The Time article begins:

    Ken Kocienda walks toward me, with a small white square pinned to his shirt. He taps the square with two fingers, eliciting a beep. “Play songs written by Prince, but not performed by Prince,” he says.

    Another beep. The SinĂ©ad O’Connor version of ‘Nothing Compares 2 U’—a song originally written by Prince—begins to play.

    Kocienda raises his palm. A green volume meter, pause button, and next-song button appear on his hand. He twists his wrist clockwise, and the volume rises. Anticlockwise, and the song gets quieter. He clasps his fingers, and the music pauses completely. Then he drops his hand and the green laser display vanishes.

    “I just love the way the computer’s there, and then the computer’s gone,” Kocienda tells me, maintaining eye contact. “One of the aspects is, you stay in the moment with people that you’re with.”

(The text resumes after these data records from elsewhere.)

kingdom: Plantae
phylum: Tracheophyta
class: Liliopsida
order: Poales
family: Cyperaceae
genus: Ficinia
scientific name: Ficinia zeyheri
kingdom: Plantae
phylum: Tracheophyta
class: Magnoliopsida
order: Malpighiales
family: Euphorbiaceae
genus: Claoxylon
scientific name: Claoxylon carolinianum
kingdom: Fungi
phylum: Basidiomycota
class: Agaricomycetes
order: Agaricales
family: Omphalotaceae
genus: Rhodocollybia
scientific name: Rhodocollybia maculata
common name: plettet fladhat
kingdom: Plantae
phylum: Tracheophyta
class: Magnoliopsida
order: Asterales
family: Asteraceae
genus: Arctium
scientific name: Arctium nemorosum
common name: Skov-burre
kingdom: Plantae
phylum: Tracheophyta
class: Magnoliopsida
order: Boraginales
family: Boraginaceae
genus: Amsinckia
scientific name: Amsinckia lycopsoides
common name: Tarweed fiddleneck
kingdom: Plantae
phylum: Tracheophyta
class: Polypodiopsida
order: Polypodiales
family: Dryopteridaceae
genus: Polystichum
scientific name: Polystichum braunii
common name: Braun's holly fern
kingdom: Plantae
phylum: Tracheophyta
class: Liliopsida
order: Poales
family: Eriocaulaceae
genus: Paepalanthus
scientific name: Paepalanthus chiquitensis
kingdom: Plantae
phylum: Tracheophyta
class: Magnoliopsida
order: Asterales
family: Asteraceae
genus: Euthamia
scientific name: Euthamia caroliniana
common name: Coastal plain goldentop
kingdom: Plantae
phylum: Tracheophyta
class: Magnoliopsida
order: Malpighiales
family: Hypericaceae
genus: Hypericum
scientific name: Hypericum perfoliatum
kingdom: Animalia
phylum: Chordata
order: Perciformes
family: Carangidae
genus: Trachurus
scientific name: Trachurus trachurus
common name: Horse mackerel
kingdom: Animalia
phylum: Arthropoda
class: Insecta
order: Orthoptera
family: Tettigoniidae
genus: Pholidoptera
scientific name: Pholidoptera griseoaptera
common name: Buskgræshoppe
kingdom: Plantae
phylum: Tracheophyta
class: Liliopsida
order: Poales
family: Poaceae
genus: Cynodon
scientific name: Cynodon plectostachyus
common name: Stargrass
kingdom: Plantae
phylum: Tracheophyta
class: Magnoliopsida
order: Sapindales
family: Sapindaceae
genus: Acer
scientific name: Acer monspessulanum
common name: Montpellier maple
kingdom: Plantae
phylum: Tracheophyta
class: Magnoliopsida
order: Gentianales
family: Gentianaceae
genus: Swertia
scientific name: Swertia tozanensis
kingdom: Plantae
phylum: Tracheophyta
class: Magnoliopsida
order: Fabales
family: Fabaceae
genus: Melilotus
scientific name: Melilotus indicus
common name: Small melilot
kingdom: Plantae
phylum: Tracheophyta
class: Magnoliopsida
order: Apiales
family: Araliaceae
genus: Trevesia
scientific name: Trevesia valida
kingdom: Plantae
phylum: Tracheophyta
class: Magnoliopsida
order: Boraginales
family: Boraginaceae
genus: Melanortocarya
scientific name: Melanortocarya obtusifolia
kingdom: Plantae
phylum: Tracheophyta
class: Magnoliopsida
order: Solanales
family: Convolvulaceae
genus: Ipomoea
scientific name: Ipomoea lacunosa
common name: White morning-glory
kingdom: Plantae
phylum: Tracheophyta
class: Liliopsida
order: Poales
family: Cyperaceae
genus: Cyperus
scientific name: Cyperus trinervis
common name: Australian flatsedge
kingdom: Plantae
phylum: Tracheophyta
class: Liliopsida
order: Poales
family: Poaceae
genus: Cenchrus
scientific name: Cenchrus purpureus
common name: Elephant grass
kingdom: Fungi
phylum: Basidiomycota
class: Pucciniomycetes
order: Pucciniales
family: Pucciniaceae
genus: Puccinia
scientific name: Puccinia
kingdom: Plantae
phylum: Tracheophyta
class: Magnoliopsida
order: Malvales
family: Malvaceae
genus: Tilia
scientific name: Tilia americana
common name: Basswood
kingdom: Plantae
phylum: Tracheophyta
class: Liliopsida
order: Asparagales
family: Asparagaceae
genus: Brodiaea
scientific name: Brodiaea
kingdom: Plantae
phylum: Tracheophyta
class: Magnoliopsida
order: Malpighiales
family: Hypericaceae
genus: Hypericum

    Kocienda is the head of product engineering at Humane, a San Francisco company which, on Thursday, launched a device that its creators hope will be the iPhone for the AI generation. While the wearable computer, called the Humane Ai Pin, has a laser display that can be projected onto your hand if needed, the idea is that the device is screenless, instead conversing with its user in the form of speech. Its operating system calls upon AI large language models, including OpenAI’s GPT-4, for tasks as varied as calling a friend, translating a face-to-face conversation in real time, taking photographs, reminding you what your partner texted you last Thursday, or settling a dinnertime dispute about how many moons Jupiter has. ...

2 comments:

  1. I could go for the pin thingy - seems much more human than the phone. Time will tell.